I agree that we probably need better controls with job arrays, but there are some issues to consider. Here's a good example of a problem. Say a user submits a job array with 1000 tasks - that's all one job record. Then say the user changes the time limit on each odd numbered task in the array, which is simple with a regular expression. Suddenly we've got an extra 500 job records. (Each changed element in the job array spits out a new job record). We wouldn't want to partly perform the update request. Should we just reject the entire request or perhaps force the user to operate on the whole job array as a single entity (that would not create new job records as I recall).
That's a very good example and I didn't realize that it's even an option. Personally I would be okay denying that request but I imagine that someone is interested in allowing that behavior. I'm not quite sure what to do about it but I can see how that job update would really mess things up. My simple idea doesn't seem so simple anymore...

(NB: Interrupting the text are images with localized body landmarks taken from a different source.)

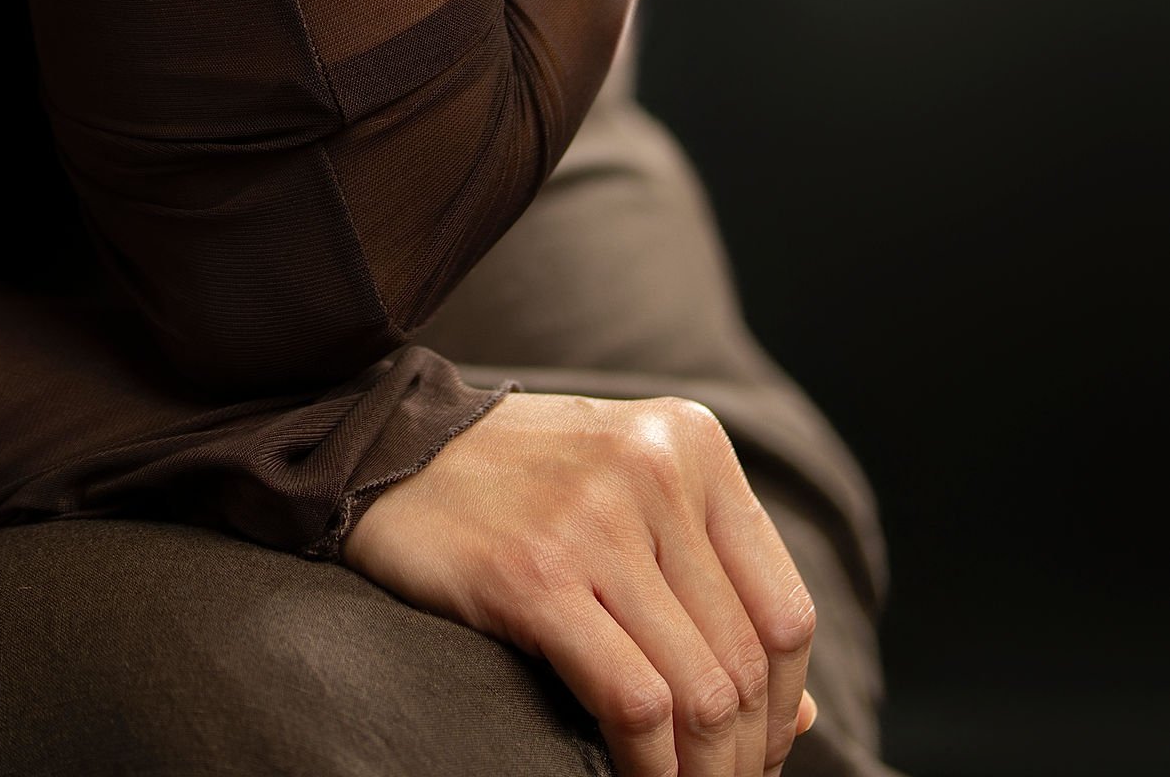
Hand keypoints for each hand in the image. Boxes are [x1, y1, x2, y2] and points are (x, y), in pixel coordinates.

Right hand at [344, 390, 818, 775]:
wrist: (386, 448)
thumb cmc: (519, 484)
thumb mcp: (631, 502)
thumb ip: (713, 589)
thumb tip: (799, 718)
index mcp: (691, 443)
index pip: (783, 610)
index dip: (782, 707)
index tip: (755, 753)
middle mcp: (654, 469)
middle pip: (744, 661)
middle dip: (743, 754)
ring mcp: (594, 519)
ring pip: (700, 691)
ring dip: (704, 772)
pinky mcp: (535, 575)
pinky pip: (633, 702)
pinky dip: (652, 769)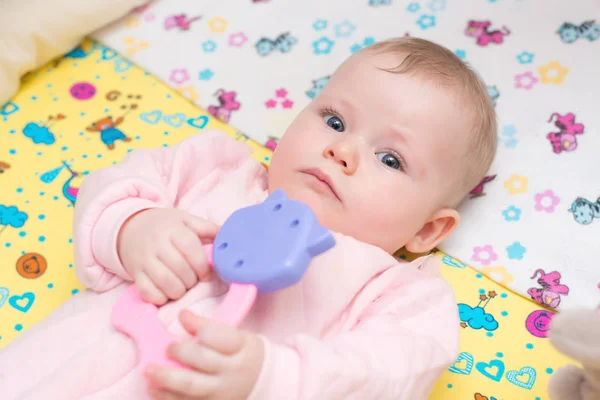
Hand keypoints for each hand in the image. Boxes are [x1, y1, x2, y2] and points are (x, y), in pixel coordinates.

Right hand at [118, 208, 218, 304]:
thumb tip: (230, 239)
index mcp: (172, 229)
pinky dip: (160, 298)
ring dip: (179, 290)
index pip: (190, 248)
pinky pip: (147, 292)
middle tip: (194, 280)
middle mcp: (156, 244)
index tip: (206, 273)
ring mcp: (143, 260)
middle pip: (180, 268)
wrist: (130, 227)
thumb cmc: (165, 226)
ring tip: (183, 287)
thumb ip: (208, 228)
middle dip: (192, 279)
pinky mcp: (134, 274)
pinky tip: (167, 293)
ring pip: (165, 282)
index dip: (202, 265)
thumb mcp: (186, 220)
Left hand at [145, 310, 263, 399]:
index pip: (218, 336)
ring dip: (166, 378)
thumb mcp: (236, 334)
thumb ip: (209, 326)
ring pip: (191, 386)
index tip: (183, 316)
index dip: (198, 326)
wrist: (261, 381)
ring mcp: (221, 391)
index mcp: (241, 347)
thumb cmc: (243, 352)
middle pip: (203, 360)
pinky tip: (153, 389)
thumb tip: (182, 315)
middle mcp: (232, 370)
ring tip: (148, 371)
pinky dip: (166, 397)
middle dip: (181, 352)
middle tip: (168, 348)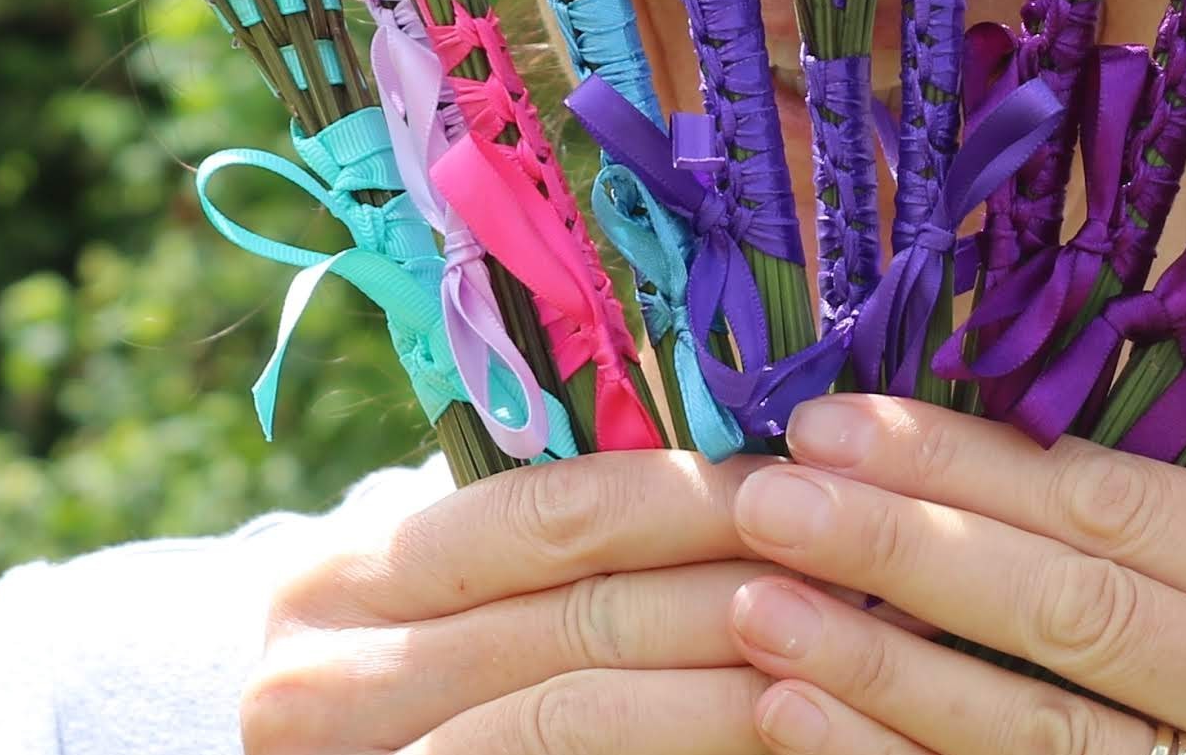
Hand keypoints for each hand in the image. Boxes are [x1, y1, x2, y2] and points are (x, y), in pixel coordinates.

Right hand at [244, 447, 798, 753]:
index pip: (549, 513)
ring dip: (734, 684)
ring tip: (841, 654)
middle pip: (582, 616)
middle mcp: (327, 682)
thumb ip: (530, 543)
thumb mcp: (426, 593)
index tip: (803, 482)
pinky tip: (772, 734)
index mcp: (336, 582)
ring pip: (586, 715)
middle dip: (739, 586)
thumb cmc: (396, 674)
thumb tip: (725, 460)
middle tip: (859, 570)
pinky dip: (690, 751)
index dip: (693, 496)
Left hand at [719, 397, 1185, 754]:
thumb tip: (955, 459)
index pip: (1132, 510)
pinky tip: (797, 720)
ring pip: (1041, 728)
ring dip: (881, 661)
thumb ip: (1166, 557)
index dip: (975, 462)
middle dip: (909, 543)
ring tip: (758, 606)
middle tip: (770, 496)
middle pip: (1082, 606)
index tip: (838, 422)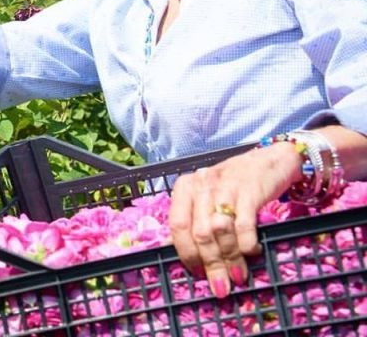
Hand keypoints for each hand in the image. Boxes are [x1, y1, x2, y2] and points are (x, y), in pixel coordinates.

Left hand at [169, 144, 299, 297]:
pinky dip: (247, 245)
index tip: (197, 273)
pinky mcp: (249, 191)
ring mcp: (225, 186)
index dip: (186, 253)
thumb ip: (196, 219)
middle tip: (221, 287)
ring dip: (230, 258)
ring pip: (220, 231)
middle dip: (211, 264)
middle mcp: (202, 184)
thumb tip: (184, 254)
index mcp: (186, 186)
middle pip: (200, 232)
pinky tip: (253, 253)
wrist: (269, 160)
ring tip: (238, 276)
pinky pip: (244, 225)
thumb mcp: (209, 196)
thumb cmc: (234, 184)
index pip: (177, 224)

(In reply to Ryan Cox from comment #2) > That's a very good example and I didn't realize that it's even an option. > Personally I would be okay denying that request but I imagine that someone > is interested in allowing that behavior. I'm not quite sure what to do > about it but I can see how that job update would really mess things up. My > simple idea doesn't seem so simple anymore... Partial job array updates are the only serious problem that I can think off offhand, and I suspect it's a rare event.
I would be okay with making updates an all-or-nothing operation for the pending portion of an array. Someone somewhere might depend on partial array updates but it doesn't make much sense to me. The point of an array job is that it's homogeneous, right? If partial updates are blocked, I assume that the entire pending portion of an array could still be updated even with some tasks running already? I don't see why not since the running jobs would have separate job records at that point.
(In reply to Ryan Cox from comment #4) > I would be okay with making updates an all-or-nothing operation for the > pending portion of an array. Someone somewhere might depend on partial > array updates but it doesn't make much sense to me. The point of an array > job is that it's homogeneous, right? You might think so, but that is definitely not the mode of operation at some sites. One site in particular manages each task in a job array very much independently and they work with really large job arrays. > If partial updates are blocked, I > assume that the entire pending portion of an array could still be updated > even with some tasks running already? I don't see why not since the running > jobs would have separate job records at that point. That's not a problem.